*** Begin section ***

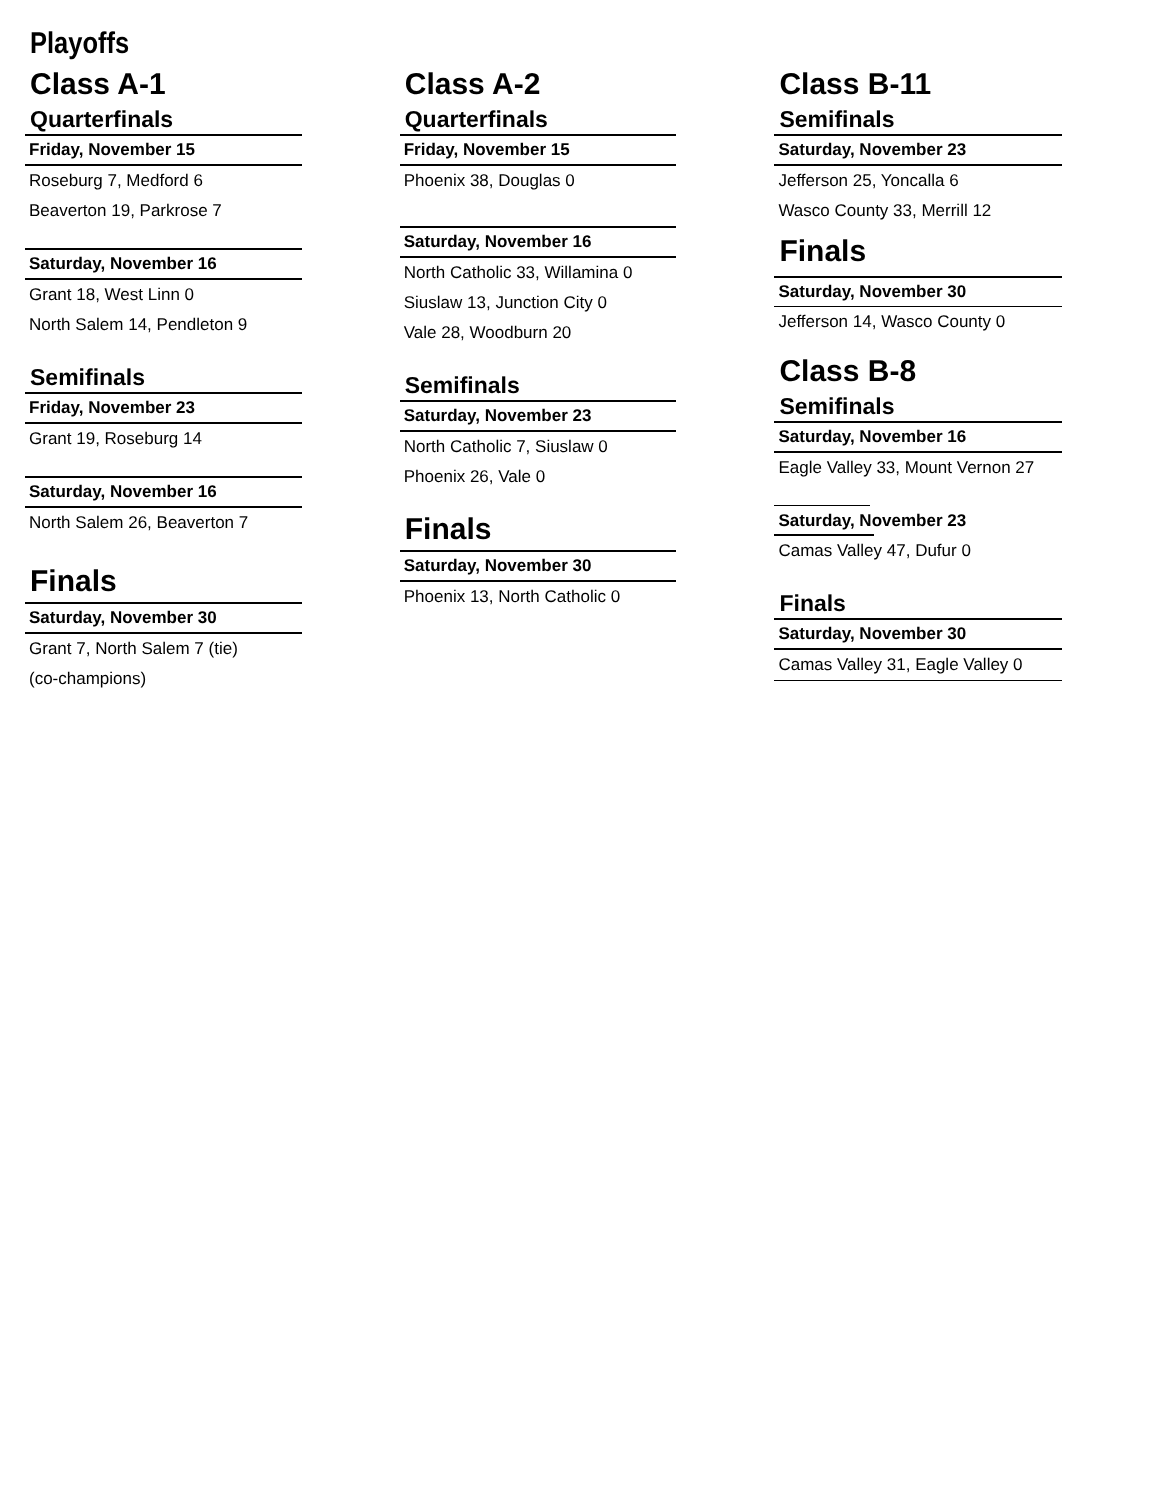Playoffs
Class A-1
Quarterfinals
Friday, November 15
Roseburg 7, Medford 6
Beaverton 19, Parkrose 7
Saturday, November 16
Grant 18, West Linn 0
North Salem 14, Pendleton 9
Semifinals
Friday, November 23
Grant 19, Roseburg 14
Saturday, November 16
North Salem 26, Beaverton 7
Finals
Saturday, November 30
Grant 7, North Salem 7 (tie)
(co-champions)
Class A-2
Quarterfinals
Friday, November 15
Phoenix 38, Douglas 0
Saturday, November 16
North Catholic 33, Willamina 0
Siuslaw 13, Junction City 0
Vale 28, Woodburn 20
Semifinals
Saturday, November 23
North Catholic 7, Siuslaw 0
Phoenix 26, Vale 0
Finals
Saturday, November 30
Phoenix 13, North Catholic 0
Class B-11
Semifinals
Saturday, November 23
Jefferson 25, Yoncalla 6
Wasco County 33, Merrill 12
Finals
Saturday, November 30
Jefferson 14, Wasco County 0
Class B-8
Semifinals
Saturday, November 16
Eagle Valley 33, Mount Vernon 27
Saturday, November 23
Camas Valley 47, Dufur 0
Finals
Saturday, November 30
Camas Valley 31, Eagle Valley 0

*** End section ***
*** Begin section ***

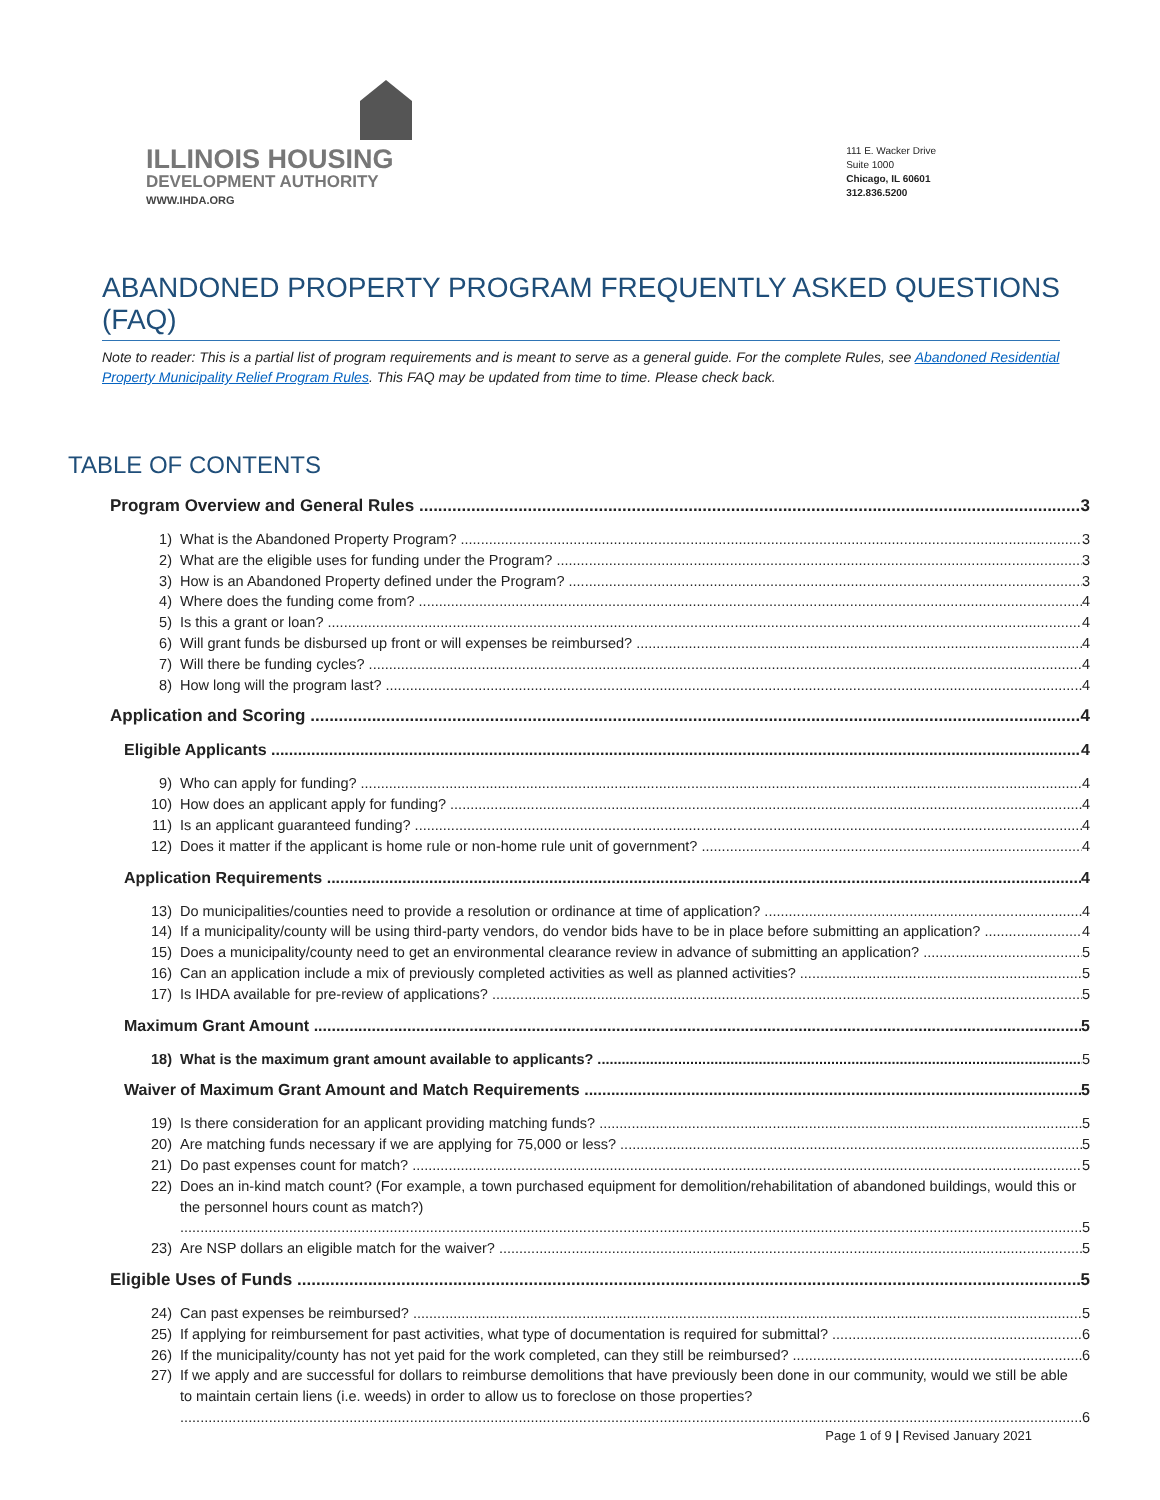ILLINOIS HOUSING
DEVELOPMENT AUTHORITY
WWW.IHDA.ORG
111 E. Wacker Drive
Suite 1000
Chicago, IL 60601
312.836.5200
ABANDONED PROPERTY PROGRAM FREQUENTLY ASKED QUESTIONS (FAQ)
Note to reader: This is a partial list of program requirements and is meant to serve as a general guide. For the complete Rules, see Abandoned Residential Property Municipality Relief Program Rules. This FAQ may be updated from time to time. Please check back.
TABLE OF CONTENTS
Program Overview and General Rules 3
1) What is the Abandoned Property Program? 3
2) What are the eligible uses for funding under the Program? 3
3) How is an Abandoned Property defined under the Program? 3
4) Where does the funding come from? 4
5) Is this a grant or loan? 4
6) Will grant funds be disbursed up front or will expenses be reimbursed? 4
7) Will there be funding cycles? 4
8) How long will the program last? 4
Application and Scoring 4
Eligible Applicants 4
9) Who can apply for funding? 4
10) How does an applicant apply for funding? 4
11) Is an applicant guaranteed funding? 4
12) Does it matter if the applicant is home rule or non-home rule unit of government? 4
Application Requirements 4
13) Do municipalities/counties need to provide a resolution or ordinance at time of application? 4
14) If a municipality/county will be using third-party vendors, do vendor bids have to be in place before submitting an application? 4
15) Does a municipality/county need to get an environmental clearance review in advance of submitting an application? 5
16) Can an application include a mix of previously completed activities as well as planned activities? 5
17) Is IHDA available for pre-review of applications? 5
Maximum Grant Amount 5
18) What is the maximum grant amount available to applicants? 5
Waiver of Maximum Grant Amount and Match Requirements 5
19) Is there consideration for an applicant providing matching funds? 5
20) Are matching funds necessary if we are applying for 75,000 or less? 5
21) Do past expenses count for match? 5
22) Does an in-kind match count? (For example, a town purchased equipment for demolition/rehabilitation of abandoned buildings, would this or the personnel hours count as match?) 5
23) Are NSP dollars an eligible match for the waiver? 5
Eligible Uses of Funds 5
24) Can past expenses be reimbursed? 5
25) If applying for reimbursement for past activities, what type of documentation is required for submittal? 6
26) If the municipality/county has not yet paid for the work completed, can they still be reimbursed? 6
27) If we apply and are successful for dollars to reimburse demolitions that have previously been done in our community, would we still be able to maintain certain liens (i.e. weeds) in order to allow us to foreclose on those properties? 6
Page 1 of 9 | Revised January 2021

*** End section ***
*** Begin section ***

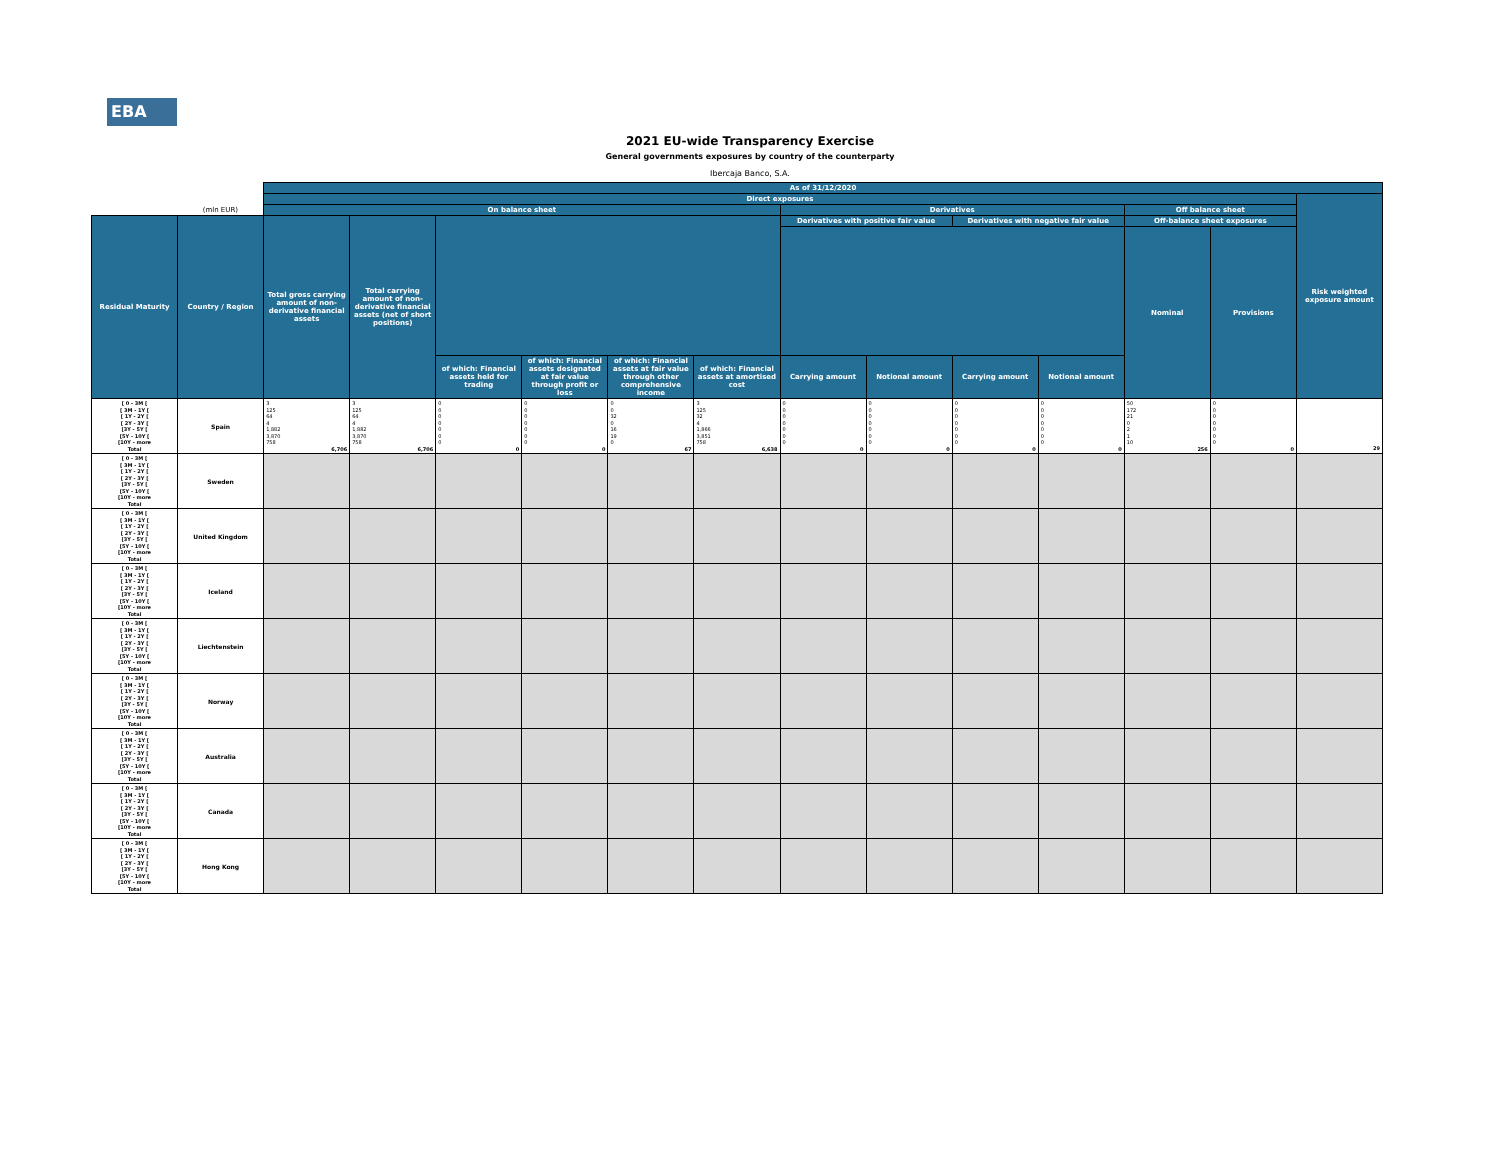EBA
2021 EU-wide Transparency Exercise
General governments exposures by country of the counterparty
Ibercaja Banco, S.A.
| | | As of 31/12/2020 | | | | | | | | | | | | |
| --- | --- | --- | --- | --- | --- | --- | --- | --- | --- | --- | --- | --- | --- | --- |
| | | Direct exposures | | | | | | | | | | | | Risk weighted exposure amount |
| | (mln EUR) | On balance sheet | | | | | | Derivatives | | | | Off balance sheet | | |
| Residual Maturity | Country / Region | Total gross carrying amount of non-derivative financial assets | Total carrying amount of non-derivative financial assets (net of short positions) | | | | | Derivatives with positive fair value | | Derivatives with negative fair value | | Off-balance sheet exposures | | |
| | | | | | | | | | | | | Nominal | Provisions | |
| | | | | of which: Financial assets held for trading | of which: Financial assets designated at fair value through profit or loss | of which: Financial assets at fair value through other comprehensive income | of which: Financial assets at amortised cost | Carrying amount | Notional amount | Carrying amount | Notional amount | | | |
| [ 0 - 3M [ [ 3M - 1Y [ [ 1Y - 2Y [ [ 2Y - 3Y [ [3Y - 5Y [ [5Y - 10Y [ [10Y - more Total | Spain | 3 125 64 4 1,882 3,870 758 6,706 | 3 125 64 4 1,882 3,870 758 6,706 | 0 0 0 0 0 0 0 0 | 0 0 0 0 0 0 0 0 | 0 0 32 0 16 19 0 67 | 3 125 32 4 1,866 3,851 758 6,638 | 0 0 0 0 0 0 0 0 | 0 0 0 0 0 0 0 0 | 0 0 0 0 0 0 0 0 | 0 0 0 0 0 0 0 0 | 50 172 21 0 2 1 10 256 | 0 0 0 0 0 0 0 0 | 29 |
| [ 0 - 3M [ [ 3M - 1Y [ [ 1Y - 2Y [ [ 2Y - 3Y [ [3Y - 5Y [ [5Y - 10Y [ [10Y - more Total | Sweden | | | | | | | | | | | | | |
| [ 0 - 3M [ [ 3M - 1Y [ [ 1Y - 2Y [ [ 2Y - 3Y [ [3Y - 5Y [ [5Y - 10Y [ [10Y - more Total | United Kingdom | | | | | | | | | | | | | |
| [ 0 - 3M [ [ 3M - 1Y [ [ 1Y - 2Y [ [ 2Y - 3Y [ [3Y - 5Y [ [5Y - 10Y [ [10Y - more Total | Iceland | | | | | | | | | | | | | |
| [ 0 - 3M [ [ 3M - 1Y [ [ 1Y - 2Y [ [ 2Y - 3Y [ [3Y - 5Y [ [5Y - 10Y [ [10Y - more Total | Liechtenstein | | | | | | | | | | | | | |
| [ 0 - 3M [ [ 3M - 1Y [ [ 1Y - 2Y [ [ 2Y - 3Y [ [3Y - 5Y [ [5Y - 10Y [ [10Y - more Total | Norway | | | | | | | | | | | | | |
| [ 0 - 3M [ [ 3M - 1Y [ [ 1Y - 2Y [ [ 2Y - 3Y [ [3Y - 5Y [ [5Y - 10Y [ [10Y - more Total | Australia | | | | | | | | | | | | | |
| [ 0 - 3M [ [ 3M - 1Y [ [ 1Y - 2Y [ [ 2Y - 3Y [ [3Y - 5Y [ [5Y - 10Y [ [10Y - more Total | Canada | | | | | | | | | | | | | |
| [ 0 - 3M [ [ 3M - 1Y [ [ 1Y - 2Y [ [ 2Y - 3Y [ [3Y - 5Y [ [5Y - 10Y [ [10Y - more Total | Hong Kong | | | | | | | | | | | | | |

*** End section ***

*HOW TO COMPLETE THIS TASK:*
Write out only the lines that run from the line containing "27) If we apply" through the line containing "Page 1 of 9 | Revised January 2021", both included, exactly as they appear above.

*EXPECTED ANSWER:*
27) If we apply and are successful for dollars to reimburse demolitions that have previously been done in our community, would we still be able to maintain certain liens (i.e. weeds) in order to allow us to foreclose on those properties? 6
Page 1 of 9 | Revised January 2021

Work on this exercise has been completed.